* **TASK PROMPT**
Go to the line containing "nose: (23, 99)" in the records below and print it and every following line exactly, on through the line containing "right ankle: (12, 274)", then stop.

* **SUPPLIED DATA**
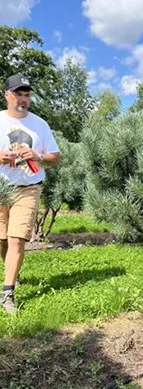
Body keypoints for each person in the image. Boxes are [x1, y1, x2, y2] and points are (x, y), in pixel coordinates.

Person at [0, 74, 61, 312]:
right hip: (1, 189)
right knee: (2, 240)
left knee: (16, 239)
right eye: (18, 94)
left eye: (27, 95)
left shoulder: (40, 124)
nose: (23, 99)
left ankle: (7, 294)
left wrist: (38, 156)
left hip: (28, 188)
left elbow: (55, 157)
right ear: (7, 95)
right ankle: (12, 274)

...

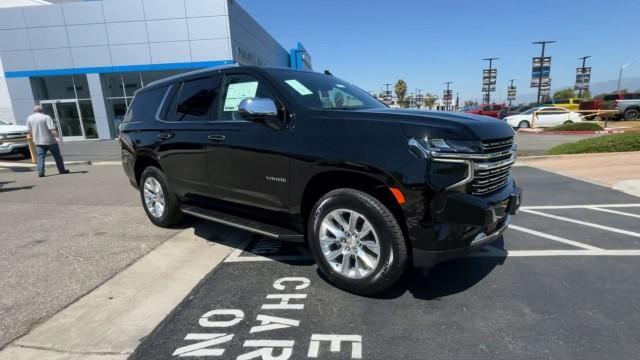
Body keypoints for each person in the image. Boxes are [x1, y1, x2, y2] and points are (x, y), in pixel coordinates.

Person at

* **FINISHED EXERCISE**
nose: (23, 99)
left ankle: (7, 294)
left wrist: (38, 156)
left hip: (28, 188)
left elbow: (55, 157)
right ear: (7, 95)
right ankle: (12, 274)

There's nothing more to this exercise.